### SOURCE DOCUMENT
4. Identification of Critical Influencing Variables of Niche Fitness for the Innovation Ecosystem in the Yellow River Basin

The innovation niche fitness in the Yellow River Basin varied significantly across different regions due to various factors. To identify the primary impact factors, we conducted a correlation analysis using SPSS [36], which examined the degree of correlation between 15 variables and innovation niche fitness. The analysis revealed that eight indicators, namely industrial enterprises above designated size, the full-time equivalent of R&D personnel, higher education institutions, scientific institutions, expenditure on technical upgrading, revenue from new products, total R&D expenditure, and total consumer goods retail sales, were highly correlated with niche fitness at a 99% significance level. These indicators can be considered essential factors impacting innovation fitness in the Yellow River Basin (

Table 2. Correlation analysis of variables.

Conditional Variables	Innovation Niche Fitness
	Relevance	Significance
Number of regular institutions of higher education	0.911 **	0.000
Full-time equivalent of R&D personnel	0.892 **	0.000
Number of regular institutions of higher education	0.853 **	0.000
Number of scientific research institutions	0.847 **	0.000
Expenditure for technical renovation	0.782 **	0.000
Sales revenue of new products	0.743 **	0.000
Total expenditure on R&D	0.728 **	0.000
Total retail sales of consumer goods	0.715 **	0.000
Number of patents granted	0.796	0.010
Technical market turnover	0.784	0.012
Number of college students per 100,000 people	0.277	0.471
Per capita GDP	0.142	0.058
Expenditure for education	0.547	0.119
Total investment in fixed assets	0.273	0.478
Penetration rate of the Internet	0.016	0.829

Note: ** Significantly correlated at the 0.01 level (bilaterally).

).

Specifically, the number of industrial enterprises above the designated size, research institutes, and higher education institutions, which represent innovation producers, form the basis of the innovation ecosystem [37]. A good innovation producer provides financial and equipment support and attracts talent and capital, supplementing innovation factors and ultimately improving the regional innovation niche fitness. The total retail sales of consumer goods, which characterize the market environment, enable innovation results to have market value and act as a source of motivation for improving innovation niche fitness [28]. The number of R&D personnel and total R&D expenditure are the primary factors directly linked to innovation activities, determining the possibility of regional innovation. A prosperous resource endowment signifies abundant innovation inputs, which are fundamental to the accomplishment of innovative outcomes. Furthermore, technical renovation investment reflects firms’ willingness to be primary subjects of the innovation ecosystem [29]. Higher technical renovation investment indicates that firms are willing to pay more for producing superior-value products with increased competitiveness. New product sales revenue is a direct reflection of consumers’ demand for innovative productions [28]. Higher innovation revenue drives the innovation ecosystem’s subjects to expand their innovation scale, forming a virtuous circle that improves the niche fitness of regional innovation. These above variables are significant to the innovation ecosystem and serve as the primary impetus for enhancing regional innovation niche fitness. As they work together, it is essential to explore the combination of conditions impacting the fitness of the innovation ecosystem to optimize the allocation of innovation resources and improve the innovation capacity in the Yellow River Basin.
######
**ACTIVITY 1**. Reproduce the records word for word, starting at the line containing "What is the" and ending at the line containing "How many bars are there in total?", and omit the pictures.
**ACTIVITY 2**. Pick up the passage on innovation niche fitness in the Yellow River Basin right after its final sentence and keep writing.
### DATA FOR PROCESSING
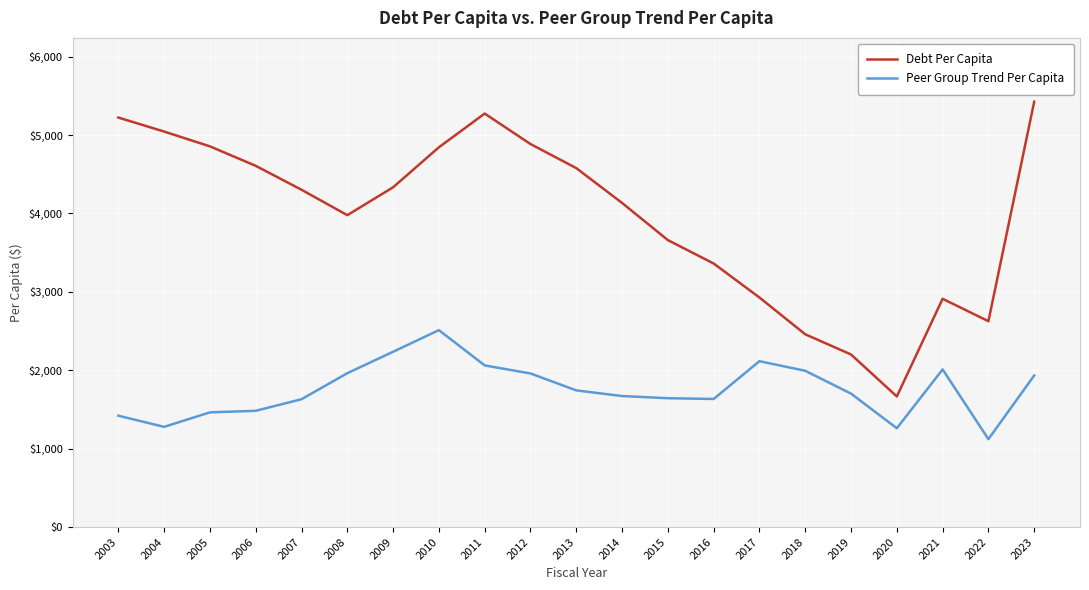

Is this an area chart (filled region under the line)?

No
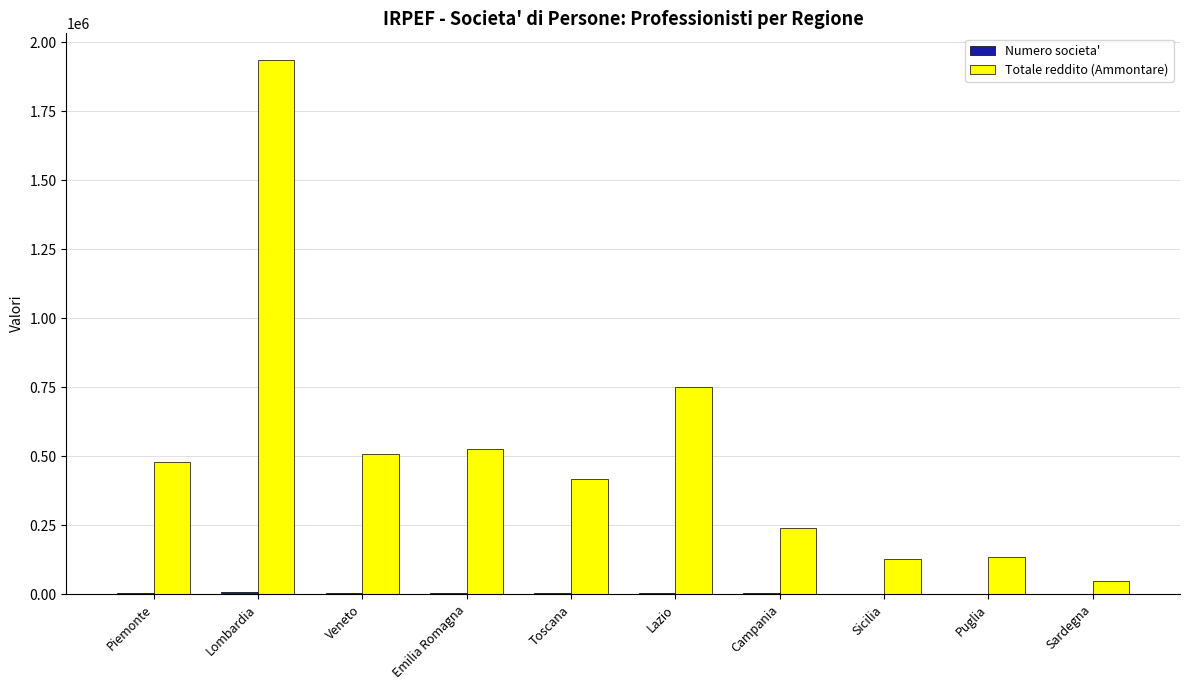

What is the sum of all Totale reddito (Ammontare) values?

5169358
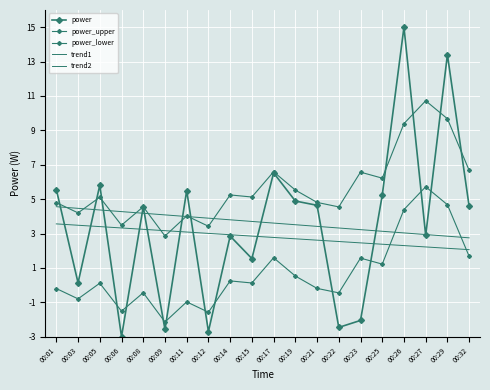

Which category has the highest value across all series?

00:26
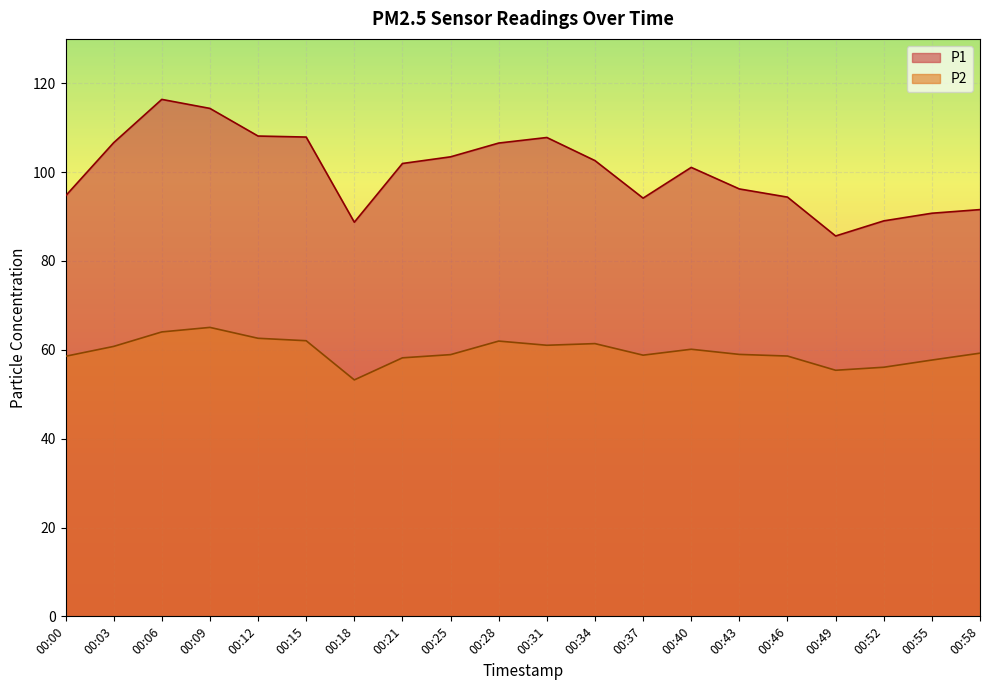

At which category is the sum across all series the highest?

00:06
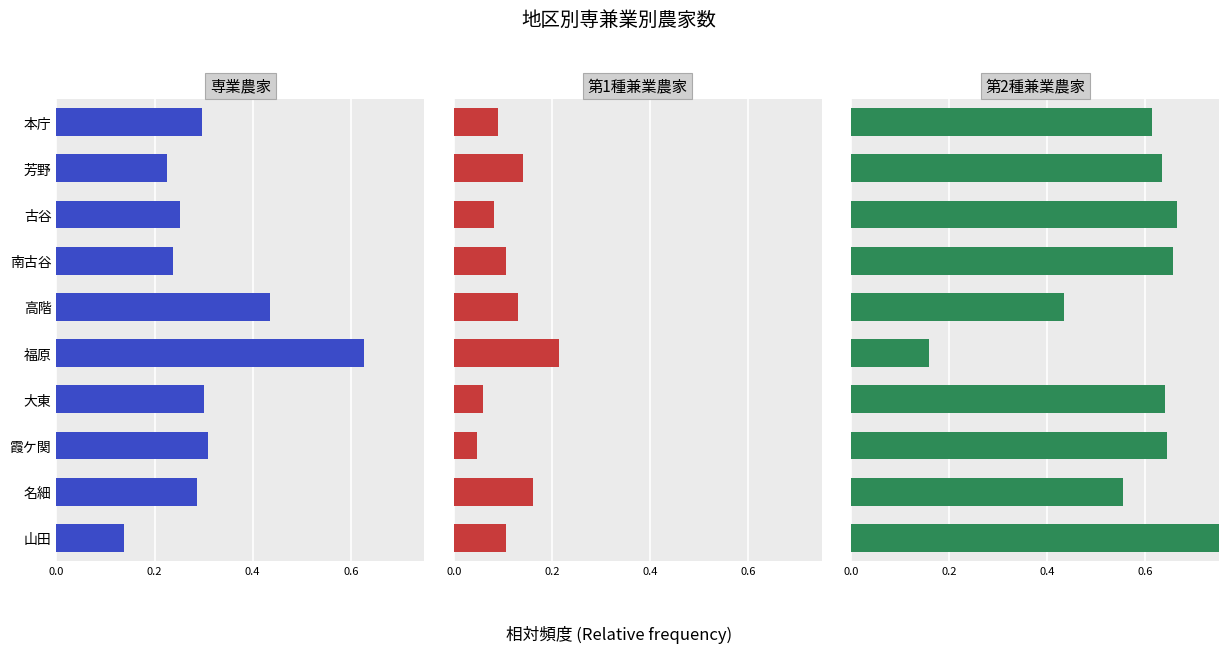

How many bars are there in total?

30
######
### DATA FOR PROCESSING
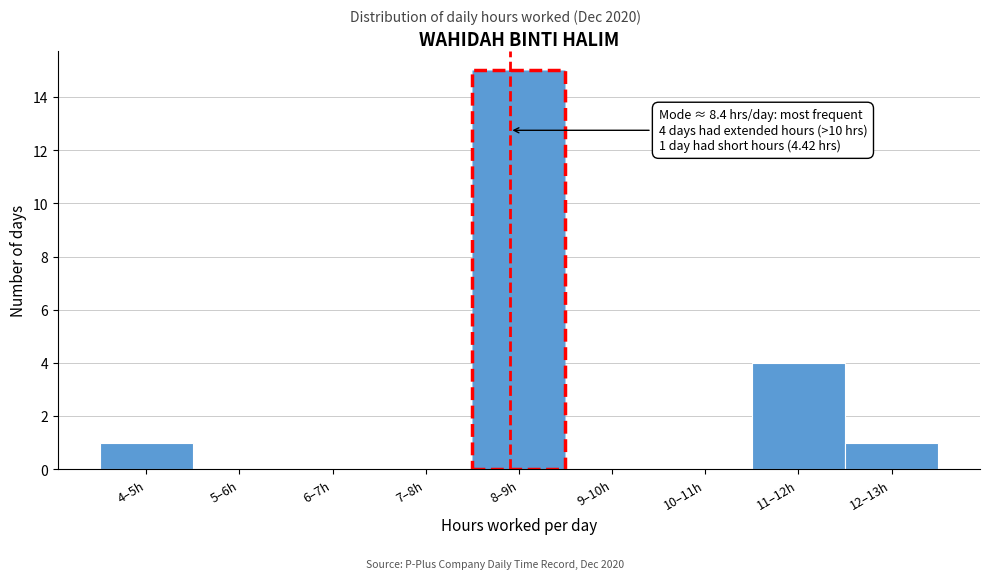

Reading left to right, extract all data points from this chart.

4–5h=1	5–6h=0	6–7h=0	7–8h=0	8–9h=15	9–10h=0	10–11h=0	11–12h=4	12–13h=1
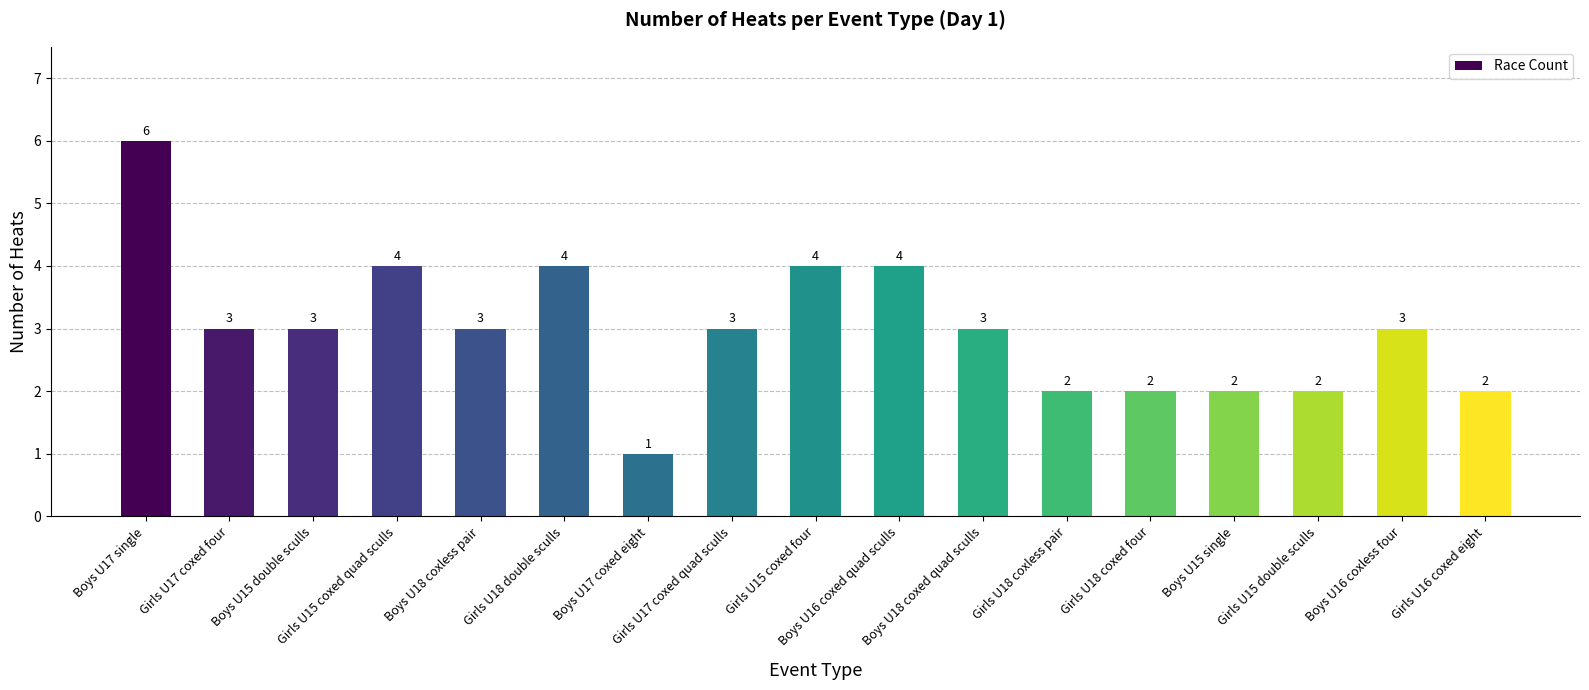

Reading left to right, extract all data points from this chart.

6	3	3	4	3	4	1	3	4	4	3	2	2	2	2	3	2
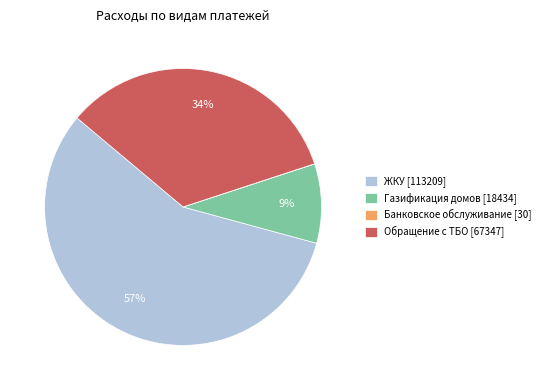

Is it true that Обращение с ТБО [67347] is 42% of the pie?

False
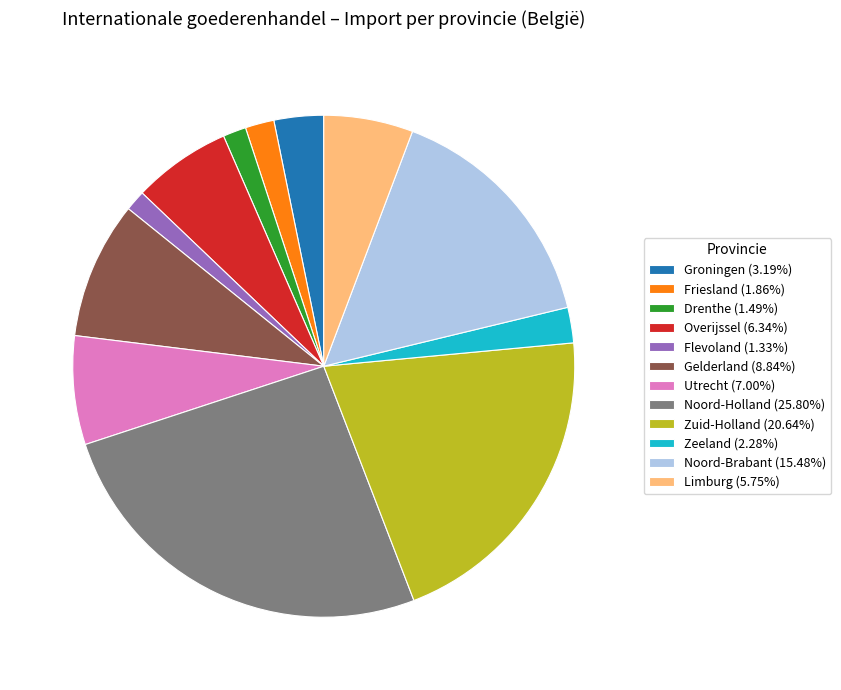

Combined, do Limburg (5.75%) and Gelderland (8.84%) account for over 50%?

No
######
**RESPONSE BOX 1**.
What is the sum of all Totale reddito (Ammontare) values?

5169358

Which category has the highest value across all series?

00:26

At which category is the sum across all series the highest?

00:06

How many bars are there in total?

**RESPONSE BOX 2**.
5. An Analysis of the Mechanisms That Shape Niche Fitness for the Innovation Ecosystem in the Yellow River Basin

In this study, we employed the qualitative comparative analysis (QCA) technique to examine the formation mechanisms of innovation ecosystem niche fitness, using the mean values of critical variables from 2000 to 2019 in nine provinces within the Yellow River Basin as condition variables.

5.1. Variable Calibration

QCA methods based on set theory aim to identify sufficient or necessary subset relationships between the configurations of different antecedent variables and outcome variables. The difference between QCA analysis and traditional analysis techniques lies in its analysis of sets rather than variables. Therefore, it is necessary to calibrate the measured variables to give the original variables a meaningful set interpretation [32]. Calibrating the variables to sets requires setting three critical values based on theoretical and practical external knowledge or standards: complete affiliation, complete unaffiliation, and crossover point. The crossover point is the midpoint that distinguishes complete affiliation from complete unaffiliation. Therefore, the fuzziness of whether a case belongs to a set is greatest at this point [38,39]. In this paper, the three-valued fuzzy set calibration method of Fan et al. (2020) was adopted, with the variables using 95%, 50%, and 5% quantile values as the thresholds for complete affiliation, crossover point, and complete unaffiliation, respectively [40]. The calibration data of each variable are shown in

Table 3. Calibration points for each variable.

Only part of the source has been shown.